With the support of Breathe Cities, Johannesburg is developing a Clean Air Action Plan that aligns with its broader climate resilience strategies.
While specific activities are still underway, Clean Air Fund confirms that the initiative is helping the city integrate pollution control into climate adaptation efforts.
This city-level alignment, where clean air becomes part of broader resilience planning, reflects the multifaceted value of air quality investments.
Not only do they improve health, but they also reduce greenhouse gas emissions, increase urban livability, and make infrastructure more inclusive.
Why Air Quality Data Matters
One of the major obstacles facing African cities is the absence of reliable air quality data.
In many places, monitoring is sporadic, outdated, or absent.
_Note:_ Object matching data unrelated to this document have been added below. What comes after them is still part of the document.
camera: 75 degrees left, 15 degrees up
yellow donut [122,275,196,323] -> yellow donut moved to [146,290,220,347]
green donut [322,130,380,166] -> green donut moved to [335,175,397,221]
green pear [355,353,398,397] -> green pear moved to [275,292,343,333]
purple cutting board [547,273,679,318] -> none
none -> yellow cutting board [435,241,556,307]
Without data, policymakers struggle to understand the scale of the problem, let alone justify targeted interventions.
Breathe Cities responds to this gap by funding low-cost sensor networks, helping local authorities build open-data platforms, and providing technical training on interpreting and using air quality data.
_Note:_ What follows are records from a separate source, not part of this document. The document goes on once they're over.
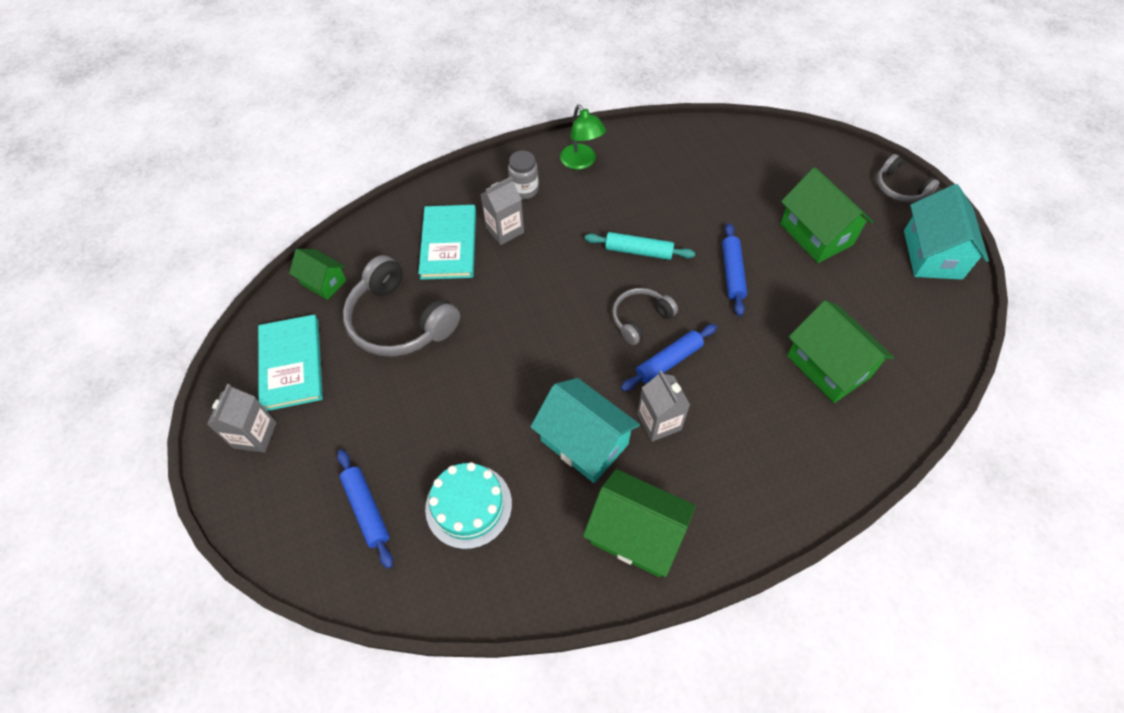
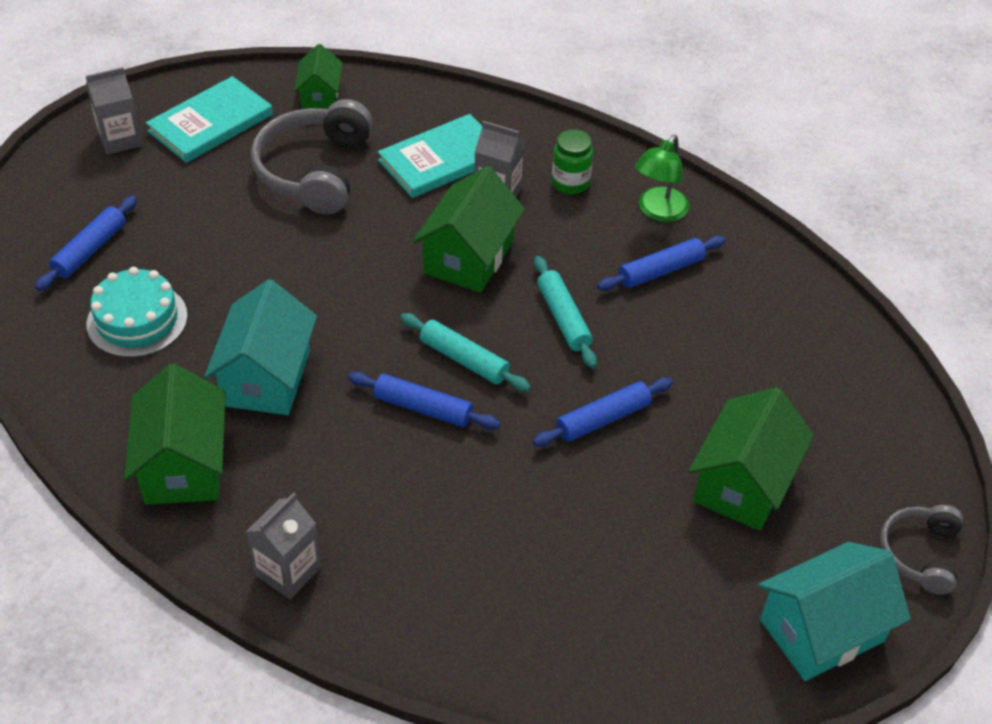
camera: 55 degrees right, 10 degrees down
grey jar [508,150,539,199] -> green jar [552,129,593,194]
grey headphones [612,288,678,345] -> turquoise rolling pin [400,313,531,392]
grey carton [637,370,690,442] -> grey carton moved to [246,493,321,599]
green house [787,300,894,403] -> green house moved to [413,166,525,293]
none -> blue rolling pin [597,236,726,291]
As the Bloomberg report explains:
“Reliable data is essential to help policymakers understand the scale of the problem and target the most effective interventions.” (Bloomberg Philanthropies Annual Report 2024–2025)
This approach ensures that air pollution control strategies are not based on guesswork but are grounded in real-time environmental monitoring and epidemiological evidence.
Urban Design and Public Health: A Shared Future
Beyond data and sensors, Breathe Cities encourages a deeper transformation: treating urban planning as a public health intervention.
The initiative promotes the integration of clean air considerations into transport, housing, and waste management.
For instance, cities are encouraged to rethink traffic patterns to reduce congestion, improve public transport options, expand green spaces that trap pollutants, and discourage open waste burning.
These interventions have broad ripple effects.
Reducing air pollution leads to fewer hospital visits, improved cognitive performance in children, increased worker productivity, and lower healthcare costs.
It also contributes to the mitigation of noncommunicable diseases such as asthma, heart disease, and stroke.
Bloomberg Philanthropies’ broader health portfolio, which includes global initiatives on tobacco control, obesity prevention, and road safety, complements the clean air effort by targeting common risk factors.
Long-Term Vision and Measurable Impact
Because the African cities joined Breathe Cities only recently, measurable impacts from these efforts are not yet fully available.
However, in other cities globally, Breathe Cities has already helped enact vehicle emissions regulations, establish low-emission zones, and expand public access to air quality information.
What sets this model apart is its emphasis on sustained engagement.
Rather than one-off projects, Breathe Cities fosters long-term partnerships between global funders and local governments.
By doing so, it builds institutional capacity that remains even after external funding concludes. Importantly, the program encourages peer learning.
Participating cities share experiences and best practices through C40’s urban network, enabling African cities like Nairobi, Accra, and Johannesburg to learn from counterparts in Warsaw, Jakarta, and London.
Breathing Room for the Future
As Africa’s urban population continues to grow, the stakes for clean air are only getting higher.
Projections show that by 2050, over 60% of Africans will live in cities.
Without deliberate investments in clean air policies today, millions more could face avoidable health risks tomorrow.
The Breathe Cities initiative offers a model for what effective, city-led air pollution control can look like: data-driven, politically supported, locally grounded, and globally networked.
“Our work in cities is focused on data-driven, health-centered strategies that can be scaled,” the Bloomberg Philanthropies report affirms.
In an era of compounding health and climate crises, cities that prioritize clean air aren’t just protecting their skies; they’re protecting their people.